Because the bubble data arrived along with the video content, the bubbles could be rendered at the same time as the video itself, eliminating the need for UI updates or redraws during playback.
I also made the animation strictly conditional. While interacting with active scrolling, animations are disabled to keep scrolling responsive. On low-end devices, even idle animations can degrade performance, so turn it off completely. In addition to additional optimizations to the underlying methods, this approach allows us to ship friend bubbles while maintaining core reel performance.
Why metadata needs to earn its place
A cleaner user interface is usually better, but it can backfire if new metadata adds noise or slows down the experience. Friend bubbles work because the signals are valuable. This adds meaningful social context to help people decide what’s worth watching.

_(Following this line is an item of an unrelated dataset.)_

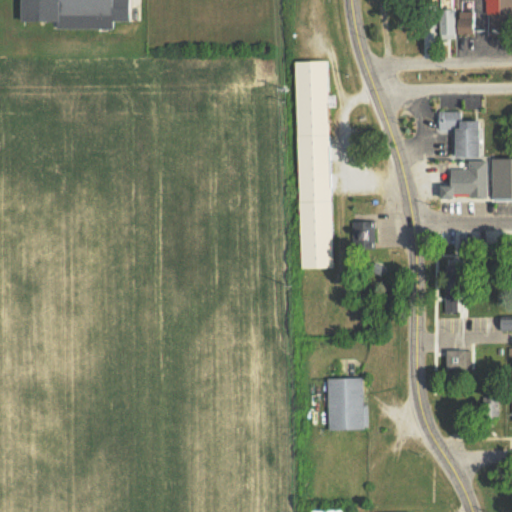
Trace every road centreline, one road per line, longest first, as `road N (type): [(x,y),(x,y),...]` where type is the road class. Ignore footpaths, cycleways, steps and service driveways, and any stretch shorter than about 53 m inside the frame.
road 1 (tertiary): [(470,511),(419,413),(404,188),(370,96),(350,0)]
road 2 (residential): [(511,65),(363,69)]
road 3 (residential): [(370,96),(511,93)]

By setting a conservative threshold at which friends are eligible to appear, we ensure that bubbles only appear when the relationship signal determined by the intimacy model between users is strong. This approach reduces clutter and improves the overall viewing experience, which is reflected in increased video playback time.
Impact and future of friend bubbles
Friend bubbles improve the relevance of your content and the quality of engagement. In user feedback studies, videos annotated with bubbles consistently receive higher interest scores and positive sentiment ratings than videos without bubbles.
Beyond relevance, bubbles increase not only the quantity but also the quality of app sessions. Users who view bubbles spend more time actively viewing and interacting with content, increasing their focus on longer sessions rather than short check-ins. This improvement primarily comes from deeper use of video. Bubble-related signals show delayed effects on long-term engagement patterns, suggesting that repeated exposure to content interacted with by friends leads to the formation of sustained interest over time.
By displaying content that their friends have engaged with, Bubbles can expose users to a wider range of topics and creators than they would encounter organically. Rather than just passively scrolling through this content, users actively engage with it through likes, comments, shares, and follows, showing that content recommended by friends can resonate even if it falls outside of their normal interests.
Not all friend signals are equal. Bubbles triggered by expressive responses, such as love or laughter, drive stronger downstream engagement than simple likes, especially in the case of comments and private shares, suggesting that expressive responses have stronger resonance. Also, engagement consistently increases with the number of friend bubbles displayed. This means videos that have interactions with multiple friends tend to perform better.
We are then extending the system to increase impact and robustness by extending friend-driven recommendations to additional surfaces and inventories while maintaining quality, improving cold start for users with limited friend graphs, and refining rankings and feedback signals to improve personalization.
Ultimately, this architecture shows how machine learning can enhance human connections at scale, making it easier for people to discover common interests and start conversations with the people who matter most. When your friends are enjoying something great, you can discover it too and talk about it together with just a tap.